The Spring season brings with it certain painful inevitabilities: pollen allergies, warming temperatures (which is not a good thing for creatures of the cold such as myself), endless rain storms, and not the least frustrating, New York City budget negotiations. Yes, it's that time of year again, when public librarians and library users all across the city throw down the gauntlet, take off the gloves, and begin the fight against library cuts and closures. No, my friends, I am not a fan of Spring. Budget cuts make me angry, and you wouldn't like me when I'm angry.  

This is my "budget cut protest" stance.
The problem: Mayor Bloomberg is once again threatening to cut the budgets of all three NYC library systems - it would be a 32% cut in Brooklyn alone. I don't need to tell you how devastating this would be for libraries, and I probably don't need to rehash the reasons I think libraries are important...nay...essential in these economic times. (If you read this blog regularly, you probably already know my reasons, but if you need a bit more inspiration, Urban Librarians Unite has a great post up about why public librarians continue to fight.)

The solution(s): All hope is not completely lost.
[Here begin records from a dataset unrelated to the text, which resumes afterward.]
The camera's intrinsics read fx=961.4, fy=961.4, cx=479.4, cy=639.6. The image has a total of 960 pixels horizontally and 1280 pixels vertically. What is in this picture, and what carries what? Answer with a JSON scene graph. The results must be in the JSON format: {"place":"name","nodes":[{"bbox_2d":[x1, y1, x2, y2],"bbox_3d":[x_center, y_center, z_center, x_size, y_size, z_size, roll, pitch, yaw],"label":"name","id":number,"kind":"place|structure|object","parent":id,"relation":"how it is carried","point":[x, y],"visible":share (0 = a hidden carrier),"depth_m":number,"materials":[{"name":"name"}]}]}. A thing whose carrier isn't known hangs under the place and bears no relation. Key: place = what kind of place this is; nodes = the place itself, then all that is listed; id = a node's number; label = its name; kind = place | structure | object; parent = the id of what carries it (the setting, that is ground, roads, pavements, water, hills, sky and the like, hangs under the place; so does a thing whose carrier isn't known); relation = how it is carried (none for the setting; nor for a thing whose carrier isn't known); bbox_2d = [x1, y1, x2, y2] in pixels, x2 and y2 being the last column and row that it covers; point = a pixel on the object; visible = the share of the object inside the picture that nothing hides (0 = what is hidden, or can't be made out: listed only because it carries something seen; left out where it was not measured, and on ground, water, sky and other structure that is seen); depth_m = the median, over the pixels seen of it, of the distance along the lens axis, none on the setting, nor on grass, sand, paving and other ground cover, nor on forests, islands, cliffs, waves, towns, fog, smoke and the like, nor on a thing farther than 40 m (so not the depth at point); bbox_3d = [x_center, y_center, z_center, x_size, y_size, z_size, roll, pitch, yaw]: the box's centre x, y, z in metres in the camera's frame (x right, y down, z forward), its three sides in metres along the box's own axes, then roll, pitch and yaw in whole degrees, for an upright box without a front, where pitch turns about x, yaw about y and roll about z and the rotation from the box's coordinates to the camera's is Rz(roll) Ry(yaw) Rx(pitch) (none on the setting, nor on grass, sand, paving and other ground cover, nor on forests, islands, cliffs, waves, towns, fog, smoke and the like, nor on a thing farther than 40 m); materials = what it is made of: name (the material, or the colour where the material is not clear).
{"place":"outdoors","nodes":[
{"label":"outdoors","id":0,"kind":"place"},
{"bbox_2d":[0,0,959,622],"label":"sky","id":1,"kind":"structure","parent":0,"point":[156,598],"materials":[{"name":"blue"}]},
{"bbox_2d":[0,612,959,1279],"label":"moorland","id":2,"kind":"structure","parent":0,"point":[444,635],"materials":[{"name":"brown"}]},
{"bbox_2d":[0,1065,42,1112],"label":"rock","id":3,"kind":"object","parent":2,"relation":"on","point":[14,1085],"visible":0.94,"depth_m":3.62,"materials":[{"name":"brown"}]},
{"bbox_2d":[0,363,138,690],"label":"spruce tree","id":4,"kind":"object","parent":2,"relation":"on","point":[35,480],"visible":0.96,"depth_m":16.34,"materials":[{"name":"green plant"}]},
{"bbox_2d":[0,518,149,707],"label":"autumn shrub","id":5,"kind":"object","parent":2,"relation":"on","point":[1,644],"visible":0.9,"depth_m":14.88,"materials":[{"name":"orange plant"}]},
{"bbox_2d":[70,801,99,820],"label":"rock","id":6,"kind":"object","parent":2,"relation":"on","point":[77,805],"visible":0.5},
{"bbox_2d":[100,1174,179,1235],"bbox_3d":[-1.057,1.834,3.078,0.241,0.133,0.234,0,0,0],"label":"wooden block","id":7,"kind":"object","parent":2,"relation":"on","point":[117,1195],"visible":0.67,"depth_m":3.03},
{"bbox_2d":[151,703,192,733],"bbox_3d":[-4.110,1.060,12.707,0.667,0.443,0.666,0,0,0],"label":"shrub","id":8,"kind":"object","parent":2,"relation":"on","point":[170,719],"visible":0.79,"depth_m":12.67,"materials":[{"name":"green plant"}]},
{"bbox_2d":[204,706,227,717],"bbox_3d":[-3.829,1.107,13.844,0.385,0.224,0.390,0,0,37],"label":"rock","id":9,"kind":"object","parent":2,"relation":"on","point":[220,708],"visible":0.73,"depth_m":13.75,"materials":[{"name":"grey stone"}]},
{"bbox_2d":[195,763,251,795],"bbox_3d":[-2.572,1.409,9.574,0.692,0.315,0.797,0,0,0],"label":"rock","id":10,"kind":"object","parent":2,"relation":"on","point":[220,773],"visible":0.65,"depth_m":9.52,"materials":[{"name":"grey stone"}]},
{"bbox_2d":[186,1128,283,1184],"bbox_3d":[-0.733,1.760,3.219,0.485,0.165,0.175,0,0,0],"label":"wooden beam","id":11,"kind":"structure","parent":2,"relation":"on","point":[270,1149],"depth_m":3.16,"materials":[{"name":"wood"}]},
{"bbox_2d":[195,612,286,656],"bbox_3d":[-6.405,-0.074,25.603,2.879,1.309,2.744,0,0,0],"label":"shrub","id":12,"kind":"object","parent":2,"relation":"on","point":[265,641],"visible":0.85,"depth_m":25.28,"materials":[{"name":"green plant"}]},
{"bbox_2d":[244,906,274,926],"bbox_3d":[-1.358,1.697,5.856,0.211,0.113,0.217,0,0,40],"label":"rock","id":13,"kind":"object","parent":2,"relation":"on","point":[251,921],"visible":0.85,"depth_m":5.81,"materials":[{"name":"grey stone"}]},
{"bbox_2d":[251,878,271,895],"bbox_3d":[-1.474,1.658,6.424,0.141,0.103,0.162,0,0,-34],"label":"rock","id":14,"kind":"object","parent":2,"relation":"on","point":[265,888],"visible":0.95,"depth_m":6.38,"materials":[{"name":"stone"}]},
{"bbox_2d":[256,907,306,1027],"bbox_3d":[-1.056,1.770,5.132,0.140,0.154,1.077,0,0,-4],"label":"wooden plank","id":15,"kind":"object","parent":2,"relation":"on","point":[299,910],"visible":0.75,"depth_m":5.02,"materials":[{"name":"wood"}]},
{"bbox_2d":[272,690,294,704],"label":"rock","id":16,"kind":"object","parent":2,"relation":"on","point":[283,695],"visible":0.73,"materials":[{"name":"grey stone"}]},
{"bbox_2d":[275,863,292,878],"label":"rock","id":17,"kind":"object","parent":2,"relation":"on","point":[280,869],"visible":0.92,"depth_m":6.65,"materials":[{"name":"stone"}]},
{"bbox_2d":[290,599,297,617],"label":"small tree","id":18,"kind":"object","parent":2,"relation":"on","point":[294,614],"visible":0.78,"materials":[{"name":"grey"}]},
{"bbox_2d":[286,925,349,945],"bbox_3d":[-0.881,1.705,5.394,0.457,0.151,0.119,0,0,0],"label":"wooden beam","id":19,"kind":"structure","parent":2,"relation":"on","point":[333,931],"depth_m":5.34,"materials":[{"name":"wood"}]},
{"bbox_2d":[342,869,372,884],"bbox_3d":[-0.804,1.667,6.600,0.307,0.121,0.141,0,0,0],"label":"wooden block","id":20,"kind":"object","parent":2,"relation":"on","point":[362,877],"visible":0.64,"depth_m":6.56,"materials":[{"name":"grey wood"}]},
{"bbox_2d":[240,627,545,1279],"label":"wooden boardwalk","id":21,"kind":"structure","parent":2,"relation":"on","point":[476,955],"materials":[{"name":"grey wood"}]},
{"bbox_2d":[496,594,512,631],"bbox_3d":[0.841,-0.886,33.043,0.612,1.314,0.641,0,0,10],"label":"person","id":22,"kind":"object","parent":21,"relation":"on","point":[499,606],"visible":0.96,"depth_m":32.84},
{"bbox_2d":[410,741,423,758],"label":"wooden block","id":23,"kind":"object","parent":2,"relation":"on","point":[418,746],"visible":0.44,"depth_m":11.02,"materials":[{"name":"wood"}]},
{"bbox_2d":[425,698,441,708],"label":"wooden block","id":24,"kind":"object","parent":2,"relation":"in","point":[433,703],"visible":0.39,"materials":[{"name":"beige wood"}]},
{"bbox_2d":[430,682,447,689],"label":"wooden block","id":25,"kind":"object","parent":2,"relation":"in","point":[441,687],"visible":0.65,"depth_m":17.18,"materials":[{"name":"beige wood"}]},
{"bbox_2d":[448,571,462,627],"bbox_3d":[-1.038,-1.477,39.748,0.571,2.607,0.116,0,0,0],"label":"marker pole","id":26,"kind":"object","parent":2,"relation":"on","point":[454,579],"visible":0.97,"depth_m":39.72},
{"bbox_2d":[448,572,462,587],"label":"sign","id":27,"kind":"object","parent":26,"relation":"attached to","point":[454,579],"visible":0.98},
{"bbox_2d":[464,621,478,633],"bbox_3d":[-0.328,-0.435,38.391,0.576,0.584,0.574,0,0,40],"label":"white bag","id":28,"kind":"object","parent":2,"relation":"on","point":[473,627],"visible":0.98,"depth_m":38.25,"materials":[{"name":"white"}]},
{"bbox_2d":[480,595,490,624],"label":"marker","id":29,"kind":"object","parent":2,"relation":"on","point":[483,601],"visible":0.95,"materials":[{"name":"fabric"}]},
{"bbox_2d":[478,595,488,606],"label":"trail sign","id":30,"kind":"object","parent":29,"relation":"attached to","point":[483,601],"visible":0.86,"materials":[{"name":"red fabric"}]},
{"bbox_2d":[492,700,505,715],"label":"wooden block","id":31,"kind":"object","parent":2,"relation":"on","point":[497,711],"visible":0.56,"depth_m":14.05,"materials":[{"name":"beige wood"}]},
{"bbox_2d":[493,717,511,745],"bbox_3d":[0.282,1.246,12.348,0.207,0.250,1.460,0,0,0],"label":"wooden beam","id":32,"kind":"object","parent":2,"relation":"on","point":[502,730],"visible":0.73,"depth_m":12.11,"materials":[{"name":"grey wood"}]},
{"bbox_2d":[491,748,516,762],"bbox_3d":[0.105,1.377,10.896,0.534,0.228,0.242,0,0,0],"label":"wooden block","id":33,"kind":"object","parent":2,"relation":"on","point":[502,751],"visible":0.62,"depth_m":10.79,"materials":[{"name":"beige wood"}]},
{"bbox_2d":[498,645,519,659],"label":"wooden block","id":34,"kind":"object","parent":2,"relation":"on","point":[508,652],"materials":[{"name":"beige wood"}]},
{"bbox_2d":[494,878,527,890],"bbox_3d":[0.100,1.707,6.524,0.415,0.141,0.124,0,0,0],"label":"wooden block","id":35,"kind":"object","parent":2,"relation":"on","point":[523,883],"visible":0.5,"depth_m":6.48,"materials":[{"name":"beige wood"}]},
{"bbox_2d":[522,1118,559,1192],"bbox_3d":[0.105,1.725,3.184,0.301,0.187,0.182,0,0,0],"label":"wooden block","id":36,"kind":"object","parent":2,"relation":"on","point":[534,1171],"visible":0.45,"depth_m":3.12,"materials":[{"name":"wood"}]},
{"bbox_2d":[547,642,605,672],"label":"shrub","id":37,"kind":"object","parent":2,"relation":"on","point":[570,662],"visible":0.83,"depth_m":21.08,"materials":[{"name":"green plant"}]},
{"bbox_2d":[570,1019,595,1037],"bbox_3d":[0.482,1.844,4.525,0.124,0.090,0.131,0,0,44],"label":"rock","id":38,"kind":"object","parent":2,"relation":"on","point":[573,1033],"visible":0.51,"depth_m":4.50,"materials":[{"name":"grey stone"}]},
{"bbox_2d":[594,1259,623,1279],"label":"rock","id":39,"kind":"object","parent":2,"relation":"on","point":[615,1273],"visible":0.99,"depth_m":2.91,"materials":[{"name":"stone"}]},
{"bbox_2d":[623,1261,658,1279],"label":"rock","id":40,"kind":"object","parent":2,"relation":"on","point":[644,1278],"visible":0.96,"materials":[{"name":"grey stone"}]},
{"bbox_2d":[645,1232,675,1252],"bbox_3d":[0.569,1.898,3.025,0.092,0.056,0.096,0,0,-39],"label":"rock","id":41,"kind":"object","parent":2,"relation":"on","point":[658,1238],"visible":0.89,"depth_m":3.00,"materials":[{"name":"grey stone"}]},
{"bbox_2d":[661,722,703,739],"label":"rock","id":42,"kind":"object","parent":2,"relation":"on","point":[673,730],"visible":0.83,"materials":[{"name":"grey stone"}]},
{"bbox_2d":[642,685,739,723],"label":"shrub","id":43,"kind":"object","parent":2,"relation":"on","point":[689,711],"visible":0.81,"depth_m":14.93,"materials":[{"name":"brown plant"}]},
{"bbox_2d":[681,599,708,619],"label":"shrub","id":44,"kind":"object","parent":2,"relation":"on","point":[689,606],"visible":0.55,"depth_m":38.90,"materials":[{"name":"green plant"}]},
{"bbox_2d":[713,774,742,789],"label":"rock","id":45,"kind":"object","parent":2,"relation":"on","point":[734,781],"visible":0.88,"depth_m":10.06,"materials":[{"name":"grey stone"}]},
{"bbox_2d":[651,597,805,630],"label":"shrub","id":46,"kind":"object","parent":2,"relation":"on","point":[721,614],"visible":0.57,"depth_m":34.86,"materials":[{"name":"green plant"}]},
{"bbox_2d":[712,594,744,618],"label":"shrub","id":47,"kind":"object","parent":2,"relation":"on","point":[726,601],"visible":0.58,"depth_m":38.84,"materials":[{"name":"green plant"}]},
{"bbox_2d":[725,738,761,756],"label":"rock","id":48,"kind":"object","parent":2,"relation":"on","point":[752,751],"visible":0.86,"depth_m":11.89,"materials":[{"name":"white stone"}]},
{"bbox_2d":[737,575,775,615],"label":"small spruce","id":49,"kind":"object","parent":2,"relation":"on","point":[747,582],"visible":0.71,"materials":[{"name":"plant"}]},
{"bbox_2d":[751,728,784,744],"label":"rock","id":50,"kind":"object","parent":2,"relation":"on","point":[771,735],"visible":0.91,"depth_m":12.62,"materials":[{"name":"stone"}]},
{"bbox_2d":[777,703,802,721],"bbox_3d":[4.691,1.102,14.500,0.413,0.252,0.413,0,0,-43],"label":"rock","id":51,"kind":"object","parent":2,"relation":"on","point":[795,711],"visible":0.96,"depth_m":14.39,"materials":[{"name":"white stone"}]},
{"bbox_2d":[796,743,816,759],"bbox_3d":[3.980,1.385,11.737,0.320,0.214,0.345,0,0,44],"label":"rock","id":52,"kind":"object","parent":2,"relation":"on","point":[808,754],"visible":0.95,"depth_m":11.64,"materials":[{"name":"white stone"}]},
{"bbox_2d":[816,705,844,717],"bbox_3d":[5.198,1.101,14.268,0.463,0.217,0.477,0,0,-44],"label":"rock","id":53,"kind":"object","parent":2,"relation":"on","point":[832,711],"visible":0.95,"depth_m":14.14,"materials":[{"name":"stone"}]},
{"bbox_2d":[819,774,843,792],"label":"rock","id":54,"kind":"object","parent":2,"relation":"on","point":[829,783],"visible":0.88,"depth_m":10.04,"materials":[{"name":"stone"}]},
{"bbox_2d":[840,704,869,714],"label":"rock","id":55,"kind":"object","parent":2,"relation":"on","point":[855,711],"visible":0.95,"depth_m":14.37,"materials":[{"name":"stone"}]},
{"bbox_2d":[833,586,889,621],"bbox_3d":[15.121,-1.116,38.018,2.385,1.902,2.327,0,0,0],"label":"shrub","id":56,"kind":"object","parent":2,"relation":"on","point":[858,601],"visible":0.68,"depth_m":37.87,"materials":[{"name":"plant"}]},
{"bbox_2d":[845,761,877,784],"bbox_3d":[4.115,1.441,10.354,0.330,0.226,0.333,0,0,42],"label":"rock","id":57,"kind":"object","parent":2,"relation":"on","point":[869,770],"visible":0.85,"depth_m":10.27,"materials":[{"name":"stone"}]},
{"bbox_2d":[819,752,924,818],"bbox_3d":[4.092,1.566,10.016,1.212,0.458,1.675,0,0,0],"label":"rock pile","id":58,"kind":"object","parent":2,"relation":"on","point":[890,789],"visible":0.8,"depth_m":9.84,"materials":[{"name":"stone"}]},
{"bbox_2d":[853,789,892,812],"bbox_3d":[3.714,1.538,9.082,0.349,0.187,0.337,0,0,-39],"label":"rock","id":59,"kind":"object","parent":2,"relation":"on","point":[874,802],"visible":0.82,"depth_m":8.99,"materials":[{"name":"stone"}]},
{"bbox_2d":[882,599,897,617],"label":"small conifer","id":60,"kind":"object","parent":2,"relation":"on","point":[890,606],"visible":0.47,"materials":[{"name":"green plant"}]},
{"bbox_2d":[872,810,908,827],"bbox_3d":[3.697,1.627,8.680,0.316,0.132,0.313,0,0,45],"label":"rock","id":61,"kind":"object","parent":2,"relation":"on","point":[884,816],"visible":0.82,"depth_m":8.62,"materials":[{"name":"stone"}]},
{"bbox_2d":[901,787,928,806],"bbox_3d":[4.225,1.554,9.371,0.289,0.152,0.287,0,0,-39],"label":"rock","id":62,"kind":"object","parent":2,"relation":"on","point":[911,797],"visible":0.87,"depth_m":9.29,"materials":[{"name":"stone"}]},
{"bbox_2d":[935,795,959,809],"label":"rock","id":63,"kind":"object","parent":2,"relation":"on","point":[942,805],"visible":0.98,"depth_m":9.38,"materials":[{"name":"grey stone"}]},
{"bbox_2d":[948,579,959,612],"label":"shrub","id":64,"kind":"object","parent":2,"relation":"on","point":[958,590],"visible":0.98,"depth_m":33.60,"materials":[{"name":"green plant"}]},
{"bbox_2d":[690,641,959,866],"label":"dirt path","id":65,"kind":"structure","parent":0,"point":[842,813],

There are simple and effective ways to combat the budget problems we are facing, and anyone living in NYC can help. If you are a library user, or you love libraries in general, or you think that our communities benefit from libraries in ANY WAY, the single most important thing to do in this fight is to let your voice be heard. Simply put, let your elected officials know that you oppose library budget cuts and potential closures. That's it! It doesn't have to be anything fancy.

THE PETITIONS: The fastest way to do this is to sign one of the online petitions provided by the three library systems. Just click on your borough and pour your little library-loving hearts out.



NYPL! (Manhattan, Bronx, Staten Island)

If you want to get even more involved, stop by this year's 24-Hour Read-In at Brooklyn Public Library's Central branch starting at 4pm on Saturday, June 9th. It's a lot of fun, and a great way to show your support for libraries. (Plus you get to hear cool people read stuff out loud. It's like storytime for grownups!) *Update: The Read-In was a great success and a lot of fun! We thank everyone who attended.

Last but not least: it never hurts to call 311 or send an email, letter, or postcard directly to Mayor Bloomberg, as illustrated by this amazing 10-year-old in one of my blog posts from last year, "Postcards from the Edge (of the Reference Desk)." (Of course, your letters don't have to  be as threatening.)  

Thanks, everyone. Your support makes all the difference. Keep the faith, fight the power, and other generic phrases of encouragement!